Problem details -> The response must reproduce every record in full.

The records ->
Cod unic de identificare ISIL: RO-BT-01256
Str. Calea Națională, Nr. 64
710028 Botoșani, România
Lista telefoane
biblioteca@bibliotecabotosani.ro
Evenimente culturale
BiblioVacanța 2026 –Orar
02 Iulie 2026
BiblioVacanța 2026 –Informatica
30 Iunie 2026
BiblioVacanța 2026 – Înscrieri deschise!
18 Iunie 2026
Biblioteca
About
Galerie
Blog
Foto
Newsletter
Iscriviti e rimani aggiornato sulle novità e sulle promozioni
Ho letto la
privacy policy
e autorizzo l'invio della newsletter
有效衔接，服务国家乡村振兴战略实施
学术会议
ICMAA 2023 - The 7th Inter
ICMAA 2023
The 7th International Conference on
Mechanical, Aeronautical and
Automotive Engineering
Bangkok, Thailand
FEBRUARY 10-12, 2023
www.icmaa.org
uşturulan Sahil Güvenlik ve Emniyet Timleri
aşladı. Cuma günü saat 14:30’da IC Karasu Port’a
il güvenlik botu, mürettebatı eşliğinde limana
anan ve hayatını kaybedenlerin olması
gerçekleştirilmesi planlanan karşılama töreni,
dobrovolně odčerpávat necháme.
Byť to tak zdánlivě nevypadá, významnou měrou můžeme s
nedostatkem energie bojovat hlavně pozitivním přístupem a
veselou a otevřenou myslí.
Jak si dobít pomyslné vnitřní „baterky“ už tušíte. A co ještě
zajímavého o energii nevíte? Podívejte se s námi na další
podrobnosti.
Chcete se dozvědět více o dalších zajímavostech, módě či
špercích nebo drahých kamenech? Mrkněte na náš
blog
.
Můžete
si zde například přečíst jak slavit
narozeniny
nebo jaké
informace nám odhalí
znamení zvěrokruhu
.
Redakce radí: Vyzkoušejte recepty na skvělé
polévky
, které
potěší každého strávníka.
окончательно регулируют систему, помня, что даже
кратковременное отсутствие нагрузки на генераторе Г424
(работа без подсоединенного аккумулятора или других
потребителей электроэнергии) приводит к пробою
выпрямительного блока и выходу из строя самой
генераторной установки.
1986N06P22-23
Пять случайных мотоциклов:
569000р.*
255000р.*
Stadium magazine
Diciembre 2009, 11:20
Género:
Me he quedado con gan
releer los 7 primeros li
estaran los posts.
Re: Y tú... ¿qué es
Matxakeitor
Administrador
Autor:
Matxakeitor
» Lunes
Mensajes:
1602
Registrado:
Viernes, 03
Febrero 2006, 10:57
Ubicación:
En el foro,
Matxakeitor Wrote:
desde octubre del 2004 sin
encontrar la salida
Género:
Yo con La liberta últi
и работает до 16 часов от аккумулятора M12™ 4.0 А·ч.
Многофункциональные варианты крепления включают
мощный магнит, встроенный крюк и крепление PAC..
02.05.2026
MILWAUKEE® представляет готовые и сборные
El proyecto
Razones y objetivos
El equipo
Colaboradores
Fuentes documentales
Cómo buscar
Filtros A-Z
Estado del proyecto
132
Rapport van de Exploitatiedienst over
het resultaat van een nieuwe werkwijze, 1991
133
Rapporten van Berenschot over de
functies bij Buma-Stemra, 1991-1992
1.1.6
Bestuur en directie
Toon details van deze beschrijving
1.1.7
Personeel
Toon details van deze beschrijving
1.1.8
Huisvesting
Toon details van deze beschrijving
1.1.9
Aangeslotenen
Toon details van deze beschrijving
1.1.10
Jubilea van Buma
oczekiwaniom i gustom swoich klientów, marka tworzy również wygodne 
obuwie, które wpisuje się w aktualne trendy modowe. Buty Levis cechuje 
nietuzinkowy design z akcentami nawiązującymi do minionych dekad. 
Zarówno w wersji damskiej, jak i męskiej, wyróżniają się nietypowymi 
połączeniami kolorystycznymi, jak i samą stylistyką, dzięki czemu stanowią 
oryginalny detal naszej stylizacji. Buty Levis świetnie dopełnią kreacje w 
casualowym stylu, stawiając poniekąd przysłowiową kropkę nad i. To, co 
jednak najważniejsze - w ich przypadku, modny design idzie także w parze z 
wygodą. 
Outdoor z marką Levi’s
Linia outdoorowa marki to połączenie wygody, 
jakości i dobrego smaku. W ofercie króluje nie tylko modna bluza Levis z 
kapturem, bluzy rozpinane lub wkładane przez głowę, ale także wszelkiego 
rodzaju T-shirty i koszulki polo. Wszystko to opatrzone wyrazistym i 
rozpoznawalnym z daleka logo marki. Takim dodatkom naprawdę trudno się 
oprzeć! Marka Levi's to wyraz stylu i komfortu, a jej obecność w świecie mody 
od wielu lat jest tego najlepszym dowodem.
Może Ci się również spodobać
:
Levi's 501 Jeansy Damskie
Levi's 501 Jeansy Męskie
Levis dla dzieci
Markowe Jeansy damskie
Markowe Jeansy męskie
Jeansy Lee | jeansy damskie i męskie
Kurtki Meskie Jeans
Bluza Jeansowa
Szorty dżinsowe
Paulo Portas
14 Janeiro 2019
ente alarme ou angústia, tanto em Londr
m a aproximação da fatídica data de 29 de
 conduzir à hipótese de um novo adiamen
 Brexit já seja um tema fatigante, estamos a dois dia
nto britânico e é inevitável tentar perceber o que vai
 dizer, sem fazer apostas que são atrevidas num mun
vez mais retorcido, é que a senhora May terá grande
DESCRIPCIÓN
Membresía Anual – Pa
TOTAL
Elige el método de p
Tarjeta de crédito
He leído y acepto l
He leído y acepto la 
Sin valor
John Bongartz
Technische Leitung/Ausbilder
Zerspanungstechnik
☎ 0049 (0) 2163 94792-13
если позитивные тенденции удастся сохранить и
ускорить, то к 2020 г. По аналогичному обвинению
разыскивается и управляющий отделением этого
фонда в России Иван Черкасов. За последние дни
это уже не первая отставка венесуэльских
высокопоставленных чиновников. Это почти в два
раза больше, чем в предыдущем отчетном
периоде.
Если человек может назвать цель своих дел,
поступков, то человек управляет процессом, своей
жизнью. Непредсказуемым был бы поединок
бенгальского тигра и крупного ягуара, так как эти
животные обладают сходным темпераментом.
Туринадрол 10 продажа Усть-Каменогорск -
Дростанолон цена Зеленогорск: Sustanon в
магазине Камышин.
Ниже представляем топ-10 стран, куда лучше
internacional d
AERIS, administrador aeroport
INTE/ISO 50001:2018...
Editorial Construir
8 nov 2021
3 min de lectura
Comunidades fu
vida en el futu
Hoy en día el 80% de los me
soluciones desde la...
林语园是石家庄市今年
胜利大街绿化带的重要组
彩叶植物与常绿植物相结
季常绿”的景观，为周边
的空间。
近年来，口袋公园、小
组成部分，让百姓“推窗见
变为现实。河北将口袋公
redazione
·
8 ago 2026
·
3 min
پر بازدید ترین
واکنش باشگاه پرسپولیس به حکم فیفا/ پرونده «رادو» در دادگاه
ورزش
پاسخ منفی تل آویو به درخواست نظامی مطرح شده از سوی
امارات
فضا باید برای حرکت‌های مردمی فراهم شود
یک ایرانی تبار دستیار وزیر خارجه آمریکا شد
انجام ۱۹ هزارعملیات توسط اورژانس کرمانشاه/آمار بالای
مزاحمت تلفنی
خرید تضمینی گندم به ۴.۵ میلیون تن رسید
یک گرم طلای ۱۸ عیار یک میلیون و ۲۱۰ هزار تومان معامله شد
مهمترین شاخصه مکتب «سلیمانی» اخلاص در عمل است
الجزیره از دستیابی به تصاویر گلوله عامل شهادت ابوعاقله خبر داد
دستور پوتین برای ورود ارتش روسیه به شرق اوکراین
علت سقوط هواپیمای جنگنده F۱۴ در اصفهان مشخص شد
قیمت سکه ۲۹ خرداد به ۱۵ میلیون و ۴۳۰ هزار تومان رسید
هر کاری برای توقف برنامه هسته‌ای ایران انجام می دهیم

Result ->
Cod unic de identificare ISIL: RO-BT-01256
Str. Calea Națională, Nr. 64
710028 Botoșani, România
Lista telefoane
biblioteca@bibliotecabotosani.ro
Evenimente culturale
BiblioVacanța 2026 –Orar
02 Iulie 2026
BiblioVacanța 2026 –Informatica
30 Iunie 2026
BiblioVacanța 2026 – Înscrieri deschise!
18 Iunie 2026
Biblioteca
About
Galerie
Blog
Foto
Newsletter
Iscriviti e rimani aggiornato sulle novità e sulle promozioni
Ho letto la
privacy policy
e autorizzo l'invio della newsletter
有效衔接，服务国家乡村振兴战略实施
学术会议
ICMAA 2023 - The 7th Inter
ICMAA 2023
The 7th International Conference on
Mechanical, Aeronautical and
Automotive Engineering
Bangkok, Thailand
FEBRUARY 10-12, 2023
www.icmaa.org
uşturulan Sahil Güvenlik ve Emniyet Timleri
aşladı. Cuma günü saat 14:30’da IC Karasu Port’a
il güvenlik botu, mürettebatı eşliğinde limana
anan ve hayatını kaybedenlerin olması
gerçekleştirilmesi planlanan karşılama töreni,
dobrovolně odčerpávat necháme.
Byť to tak zdánlivě nevypadá, významnou měrou můžeme s
nedostatkem energie bojovat hlavně pozitivním přístupem a
veselou a otevřenou myslí.
Jak si dobít pomyslné vnitřní „baterky“ už tušíte. A co ještě
zajímavého o energii nevíte? Podívejte se s námi na další
podrobnosti.
Chcete se dozvědět více o dalších zajímavostech, módě či
špercích nebo drahých kamenech? Mrkněte na náš
blog
.
Můžete
si zde například přečíst jak slavit
narozeniny
nebo jaké
informace nám odhalí
znamení zvěrokruhu
.
Redakce radí: Vyzkoušejte recepty na skvělé
polévky
, které
potěší každého strávníka.
окончательно регулируют систему, помня, что даже
кратковременное отсутствие нагрузки на генераторе Г424
(работа без подсоединенного аккумулятора или других
потребителей электроэнергии) приводит к пробою
выпрямительного блока и выходу из строя самой
генераторной установки.
1986N06P22-23
Пять случайных мотоциклов:
569000р.*
255000р.*
Stadium magazine
Diciembre 2009, 11:20
Género:
Me he quedado con gan
releer los 7 primeros li
estaran los posts.
Re: Y tú... ¿qué es
Matxakeitor
Administrador
Autor:
Matxakeitor
» Lunes
Mensajes:
1602
Registrado:
Viernes, 03
Febrero 2006, 10:57
Ubicación:
En el foro,
Matxakeitor Wrote:
desde octubre del 2004 sin
encontrar la salida
Género:
Yo con La liberta últi
и работает до 16 часов от аккумулятора M12™ 4.0 А·ч.
Многофункциональные варианты крепления включают
мощный магнит, встроенный крюк и крепление PAC..
02.05.2026
MILWAUKEE® представляет готовые и сборные
El proyecto
Razones y objetivos
El equipo
Colaboradores
Fuentes documentales
Cómo buscar
Filtros A-Z
Estado del proyecto
132
Rapport van de Exploitatiedienst over
het resultaat van een nieuwe werkwijze, 1991
133
Rapporten van Berenschot over de
functies bij Buma-Stemra, 1991-1992
1.1.6
Bestuur en directie
Toon details van deze beschrijving
1.1.7
Personeel
Toon details van deze beschrijving
1.1.8
Huisvesting
Toon details van deze beschrijving
1.1.9
Aangeslotenen
Toon details van deze beschrijving
1.1.10
Jubilea van Buma
oczekiwaniom i gustom swoich klientów, marka tworzy również wygodne 
obuwie, które wpisuje się w aktualne trendy modowe. Buty Levis cechuje 
nietuzinkowy design z akcentami nawiązującymi do minionych dekad. 
Zarówno w wersji damskiej, jak i męskiej, wyróżniają się nietypowymi 
połączeniami kolorystycznymi, jak i samą stylistyką, dzięki czemu stanowią 
oryginalny detal naszej stylizacji. Buty Levis świetnie dopełnią kreacje w 
casualowym stylu, stawiając poniekąd przysłowiową kropkę nad i. To, co 
jednak najważniejsze - w ich przypadku, modny design idzie także w parze z 
wygodą. 
Outdoor z marką Levi’s
Linia outdoorowa marki to połączenie wygody, 
jakości i dobrego smaku. W ofercie króluje nie tylko modna bluza Levis z 
kapturem, bluzy rozpinane lub wkładane przez głowę, ale także wszelkiego 
rodzaju T-shirty i koszulki polo. Wszystko to opatrzone wyrazistym i 
rozpoznawalnym z daleka logo marki. Takim dodatkom naprawdę trudno się 
oprzeć! Marka Levi's to wyraz stylu i komfortu, a jej obecność w świecie mody 
od wielu lat jest tego najlepszym dowodem.
Może Ci się również spodobać
:
Levi's 501 Jeansy Damskie
Levi's 501 Jeansy Męskie
Levis dla dzieci
Markowe Jeansy damskie
Markowe Jeansy męskie
Jeansy Lee | jeansy damskie i męskie
Kurtki Meskie Jeans
Bluza Jeansowa
Szorty dżinsowe
Paulo Portas
14 Janeiro 2019
ente alarme ou angústia, tanto em Londr
m a aproximação da fatídica data de 29 de
 conduzir à hipótese de um novo adiamen
 Brexit já seja um tema fatigante, estamos a dois dia
nto britânico e é inevitável tentar perceber o que vai
 dizer, sem fazer apostas que são atrevidas num mun
vez mais retorcido, é que a senhora May terá grande
DESCRIPCIÓN
Membresía Anual – Pa
TOTAL
Elige el método de p
Tarjeta de crédito
He leído y acepto l
He leído y acepto la 
Sin valor
John Bongartz
Technische Leitung/Ausbilder
Zerspanungstechnik
☎ 0049 (0) 2163 94792-13
если позитивные тенденции удастся сохранить и
ускорить, то к 2020 г. По аналогичному обвинению
разыскивается и управляющий отделением этого
фонда в России Иван Черкасов. За последние дни
это уже не первая отставка венесуэльских
высокопоставленных чиновников. Это почти в два
раза больше, чем в предыдущем отчетном
периоде.
Если человек может назвать цель своих дел,
поступков, то человек управляет процессом, своей
жизнью. Непредсказуемым был бы поединок
бенгальского тигра и крупного ягуара, так как эти
животные обладают сходным темпераментом.
Туринадрол 10 продажа Усть-Каменогорск -
Дростанолон цена Зеленогорск: Sustanon в
магазине Камышин.
Ниже представляем топ-10 стран, куда лучше
internacional d
AERIS, administrador aeroport
INTE/ISO 50001:2018...
Editorial Construir
8 nov 2021
3 min de lectura
Comunidades fu
vida en el futu
Hoy en día el 80% de los me
soluciones desde la...
林语园是石家庄市今年
胜利大街绿化带的重要组
彩叶植物与常绿植物相结
季常绿”的景观，为周边
的空间。
近年来，口袋公园、小
组成部分，让百姓“推窗见
变为现实。河北将口袋公
redazione
·
8 ago 2026
·
3 min
پر بازدید ترین
واکنش باشگاه پرسپولیس به حکم فیفا/ پرونده «رادو» در دادگاه
ورزش
پاسخ منفی تل آویو به درخواست نظامی مطرح شده از سوی
امارات
فضا باید برای حرکت‌های مردمی فراهم شود
یک ایرانی تبار دستیار وزیر خارجه آمریکا شد
انجام ۱۹ هزارعملیات توسط اورژانس کرمانشاه/آمار بالای
مزاحمت تلفنی
خرید تضمینی گندم به ۴.۵ میلیون تن رسید
یک گرم طلای ۱۸ عیار یک میلیون و ۲۱۰ هزار تومان معامله شد
مهمترین شاخصه مکتب «سلیمانی» اخلاص در عمل است
الجزیره از دستیابی به تصاویر گلوله عامل شهادت ابوعاقله خبر داد
دستور پوتین برای ورود ارتش روسیه به شرق اوکراین
علت سقوط هواپیمای جنگنده F۱۴ در اصفهان مشخص شد
قیمت سکه ۲۹ خرداد به ۱۵ میلیون و ۴۳۰ هزار تومان رسید
هر کاری برای توقف برنامه هسته‌ای ایران انجام می دهیم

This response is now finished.